Powered by flash torches, the exploration trip began on the same night, at around 10:00 pm, on horsebacks. The foursome braved the bone-chilling cold throughout the night before reaching the base camp of the glacier at 5:00 am, on September 15.

The rescue team only found two men—a cook and a helper—at the camp. They were oblivious of the fate of their team members.

“They freaked out after knowing about the rock-felling accident,” Raina recalled.

Apart from hunting the missing adventurers, the rescue team had to also comfort the two men at the base camp.

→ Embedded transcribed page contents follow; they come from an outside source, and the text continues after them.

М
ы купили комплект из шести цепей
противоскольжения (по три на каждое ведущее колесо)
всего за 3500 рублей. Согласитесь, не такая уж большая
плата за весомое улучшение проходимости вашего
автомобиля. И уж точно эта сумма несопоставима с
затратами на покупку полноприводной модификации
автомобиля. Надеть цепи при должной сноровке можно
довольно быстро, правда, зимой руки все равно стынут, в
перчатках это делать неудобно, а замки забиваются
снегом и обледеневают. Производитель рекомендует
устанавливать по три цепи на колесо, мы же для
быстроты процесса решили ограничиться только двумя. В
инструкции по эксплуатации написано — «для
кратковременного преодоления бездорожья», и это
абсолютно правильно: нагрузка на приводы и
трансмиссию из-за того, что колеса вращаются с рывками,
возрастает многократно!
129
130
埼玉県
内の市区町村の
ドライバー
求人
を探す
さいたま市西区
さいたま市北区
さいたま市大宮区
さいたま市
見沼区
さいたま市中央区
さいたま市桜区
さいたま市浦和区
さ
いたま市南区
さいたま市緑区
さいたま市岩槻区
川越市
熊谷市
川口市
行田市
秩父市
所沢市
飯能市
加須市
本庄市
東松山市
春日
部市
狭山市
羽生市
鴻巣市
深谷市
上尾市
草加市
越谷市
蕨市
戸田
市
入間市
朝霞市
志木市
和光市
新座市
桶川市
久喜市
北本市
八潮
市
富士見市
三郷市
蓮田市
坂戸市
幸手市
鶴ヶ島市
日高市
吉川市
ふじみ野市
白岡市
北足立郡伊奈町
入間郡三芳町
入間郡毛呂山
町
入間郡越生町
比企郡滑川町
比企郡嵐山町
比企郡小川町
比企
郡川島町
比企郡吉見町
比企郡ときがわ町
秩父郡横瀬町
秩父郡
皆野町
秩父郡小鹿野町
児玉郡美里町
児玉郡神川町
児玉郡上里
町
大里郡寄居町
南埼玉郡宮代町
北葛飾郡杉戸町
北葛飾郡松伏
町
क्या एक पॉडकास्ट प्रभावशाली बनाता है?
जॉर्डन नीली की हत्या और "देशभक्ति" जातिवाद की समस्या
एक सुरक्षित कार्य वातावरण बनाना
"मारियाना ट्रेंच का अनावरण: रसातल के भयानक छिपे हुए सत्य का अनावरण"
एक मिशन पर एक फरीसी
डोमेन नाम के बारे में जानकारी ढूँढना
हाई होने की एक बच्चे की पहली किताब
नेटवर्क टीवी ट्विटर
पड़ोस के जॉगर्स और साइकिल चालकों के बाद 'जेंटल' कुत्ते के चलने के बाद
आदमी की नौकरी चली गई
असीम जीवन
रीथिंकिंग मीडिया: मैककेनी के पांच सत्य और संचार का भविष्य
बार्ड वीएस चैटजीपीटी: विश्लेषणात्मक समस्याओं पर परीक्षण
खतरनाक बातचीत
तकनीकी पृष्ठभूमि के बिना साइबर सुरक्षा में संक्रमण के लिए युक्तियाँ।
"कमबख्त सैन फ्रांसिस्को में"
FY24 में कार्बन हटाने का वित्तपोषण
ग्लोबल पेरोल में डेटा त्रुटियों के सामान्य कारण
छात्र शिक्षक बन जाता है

At 9:00 am that day, as the sun shone on the frosty peak, a weak walkie-talkie signal surfaced. It was from the climbers. “They asked us to wait there at the base camp for the next 12 hours,” Raina detailed.

Drained and bloodied, the mountaineers were dragging themselves from their ambitious trip-gone-wrong summit. Once tracing them, Raina sent an assuring word to anxious officials gathered inside the SDM’s office: “No need of a chopper. We got them.”

But the Delhi climbers were taking their own time to descend from the perilous heights.

Next day, at 8:30, am, the climbers reestablished the contact with Raina’s rescue team: “We’re fatigued. Need help.”

Raina sent three of his team members, along with personnel from State Disaster Response Fund (SDRF), Jammu and Kashmir police and Jawahar Institute of Mountaineering Pahalgam, for the rescue.

They headed towards the point where the climbers would be waiting for them.

Hours later, when the rescuers along with the climbers reached back at the base camp, Raina sent a triumphant signal to the Kashmir administration monitoring the rescue operation at Pahalgam: “Job done. The climbers are safe and sound.”

And soon, amid accolades, Raina resumed his derailed homecoming through the bazars of Pahalgam.

 

EDIT NOTE: Some details in this piece are misleading and have been exaggerated. A ‘part two’ will address them.